The ascent of man(made oxidoreductases)

Abstract

Though established 40 years ago, the field of de novo protein design has recently come of age, with new designs exhibiting an unprecedented level of sophistication in structure and function. With respect to catalysis, de novo enzymes promise to revolutionise the industrial production of useful chemicals and materials, while providing new biomolecules as plug-and-play components in the metabolic pathways of living cells. To this end, there are now de novo metalloenzymes that are assembled in vivo, including the recently reported C45 maquette, which can catalyse a variety of substrate oxidations with efficiencies rivalling those of closely related natural enzymes.
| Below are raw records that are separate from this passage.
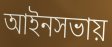
আইনসভায়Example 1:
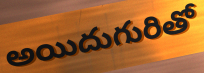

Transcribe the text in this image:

అయిదుగురితో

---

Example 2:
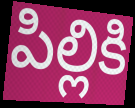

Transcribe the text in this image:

పిల్లికి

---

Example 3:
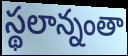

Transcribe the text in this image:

స్థలాన్నంతా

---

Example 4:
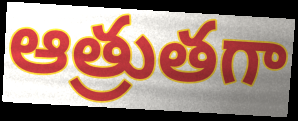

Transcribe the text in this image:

ఆత్రుతగా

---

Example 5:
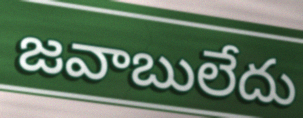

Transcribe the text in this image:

జవాబులేదుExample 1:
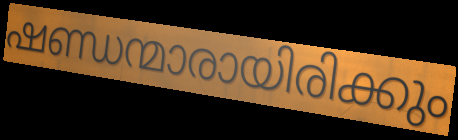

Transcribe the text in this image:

ഷണ്ഡന്മാരായിരിക്കും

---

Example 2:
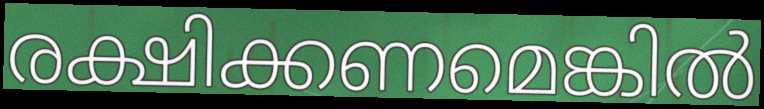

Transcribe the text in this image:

രക്ഷിക്കണമെങ്കിൽ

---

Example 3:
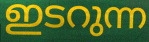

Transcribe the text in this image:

ഇടറുന്ന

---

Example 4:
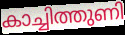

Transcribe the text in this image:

കാച്ചിത്തുണി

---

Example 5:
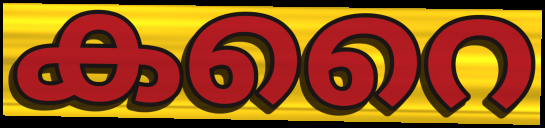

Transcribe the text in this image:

കറൈ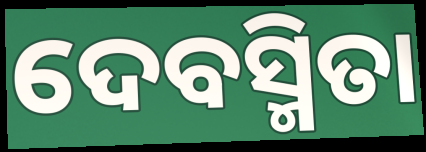
ଦେବସ୍ମିତା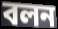
বলন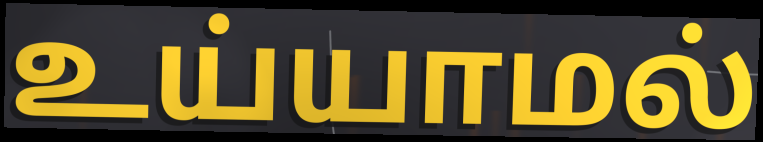
உய்யாமல்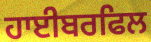
ਹਾਈਬਰਫਿਲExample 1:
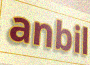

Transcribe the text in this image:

anbil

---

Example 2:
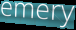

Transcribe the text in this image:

emery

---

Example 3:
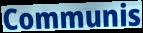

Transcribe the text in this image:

Communis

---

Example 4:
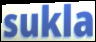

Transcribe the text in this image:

sukla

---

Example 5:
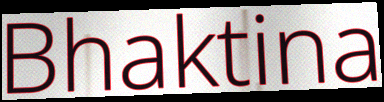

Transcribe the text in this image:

Bhaktina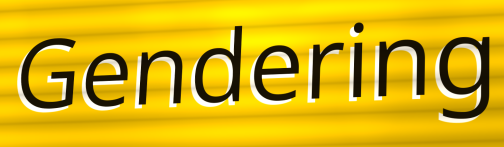
Gendering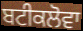
ਬਟੀਕਲੋਵਾ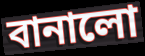
বানালো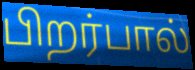
பிறர்பால்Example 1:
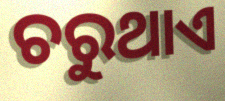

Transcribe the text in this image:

ଚରୁଥାଏ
Here we explore the successful design of this de novo enzyme, which was designed to minimise the undesirable complexity of natural proteins using a minimalistic bottom-up approach.

Figure 1

The evolution of C45 from humble beginnings. (a) Evolutionary diagram displaying the broad design strokes and functions of the maquettes from a simple featureless 4-helix bundle (1) [35], to the oxygen binding HP7 maquette (2) [35], to the functional de novo enzyme C45 (3) [22^••]. (b) Sequence alignment of three maquettes from the evolutionary diagram of C45. Heme-ligating histidines are highlighted in blue, CXXC from the c-type cytochrome consensus motif (CXXCH) is highlighted in red, and the interhelical loops are displayed in purple.

Figure 2

Surface tryptophan residues in both C45 (a) and lignin peroxidase (PDB: 1B82) (b) which potentially participate in long-range electron transfer from a surface-bound substrate to the protein-bound heme. Numbers in parentheses represent the edge-to-edge distances between the tryptophan side chains and the conjugated porphyrin system of the bound hemes.

Figure 3

Computational analysis of potential C45-substrate binding sites. While 2,4,6-trichlorophenol (TCP) (a) appears to preferentially bind in one position on C45, the larger ABTS (2,2′-azino-bis(3-ethylbenzothiazoline-6-sulfonic acid)) molecule (b) appears to bind indiscriminately across the surface. The data presented is derived from docking analysis performed by the Bristol University Docking Engine (BUDE) [22^••] in conjunction with molecular dynamics simulations. Overlays are shown here for representative low energy binding poses for TCP and ABTS.